By the time the infant was five days old, things took a turn for the worst. He lapsed into a coma and had to be rushed to the hospital. It was at Massey Children Hospital, Lagos, that she was informed that her son had neonatal hyperbilirubinemia (newborn jaundice).

According to Consultant Obstetrician with the Lagos State College of Medicine, Dr. Oluwarotimi Akinola, severe jaundice, if left untreated, can cause serious complications.

He explains, “Bilirubin is toxic to cells of the brain. If a baby has severe jaundice, there’s a risk of bilirubin passing into the brain — a condition called acute bilirubin encephalopathy. Prompt treatment may prevent significant permanent damage.
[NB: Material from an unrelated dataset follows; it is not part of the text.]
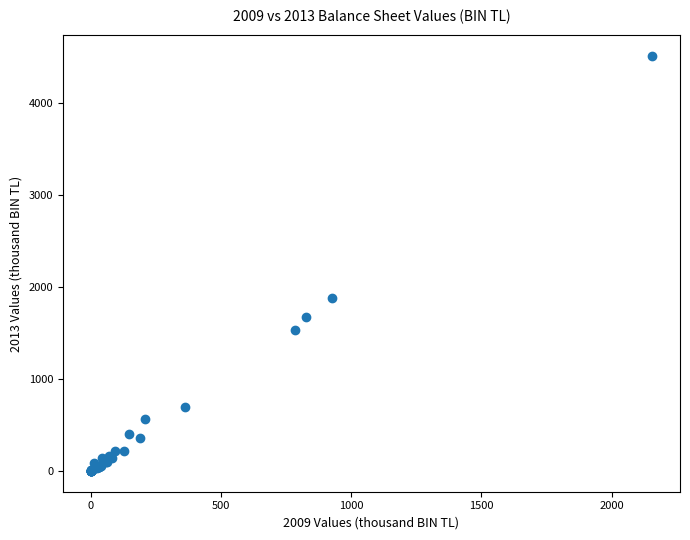

What Y value in the scatter plot is closest to 2254?

1883.1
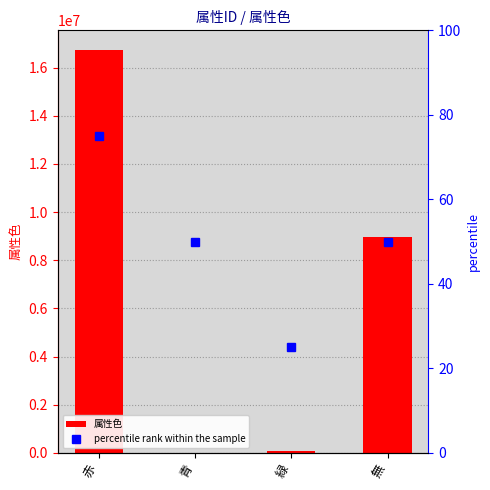

How many values in the 属性色 series exceed 8947848?

1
“A child with jaundice who has suffered acute bilirubin encephalopathy will typically be listless, sick or difficult to wake, have high-pitched crying, poor sucking or feeding, backward arching of the neck and body, fever and vomiting

“In worst case scenario, the child may develop Kernicterus. This is the syndrome that occurs if acute bilirubin encephalopathy causes permanent damage to the brain; and it may result in involuntary and uncontrolled movements (athetoid cerebral palsy), permanent upward gaze, hearing loss and intellectual impairment.” That was the final verdict the physician later handed to Aminat concerning her son, now eight years old and attending an expensive school for special children.

Psychologists note the difficulty inherent in taking care of children with developmental challenges. Consultant Psychiatrist, Dr. Adeoye Oyewole, says parenting becomes more challenging when the baby has a special need. “These children are those with malfunctioning of the brain arising from a number of causes, which could be due to viral infection during pregnancy, affecting the brain of the growing foetus. It may also arise due to a difficult delivery, where quacks attempt to forcefully bring out the baby, thereby causing damage to the fragile brain.”

Consultant Psychiatrist in Child and Adolescent Psychiatry, FNPH, Dr. Mashidat Bello-Mojeed, says such children have peculiar characteristics, which include inability to socialise. She notes that though challenged children don’t outgrow developmental disability, the situation is treatable, such that the children can attain reasonable level of independence and usefulness to themselves and the family.

She advocates early intervention via early diagnosis, for better results.

She agrees with the parents of special children that it is really expensive to access treatment, especially because of the number of professionals that must attend to the children at various stages of development. They include speech therapists, child psychiatrists, occupational therapists, psychologists, educational therapist, physiotherapist, social workers, nurses and a host others.

The Medical Director of FNPH, Dr. Rahman Lawal, encourages families with special children not to hide them. He counsels them to take advantage of the facilities at the hospital, which, he says, are specifically tailored to the needs of children with developmental disorders.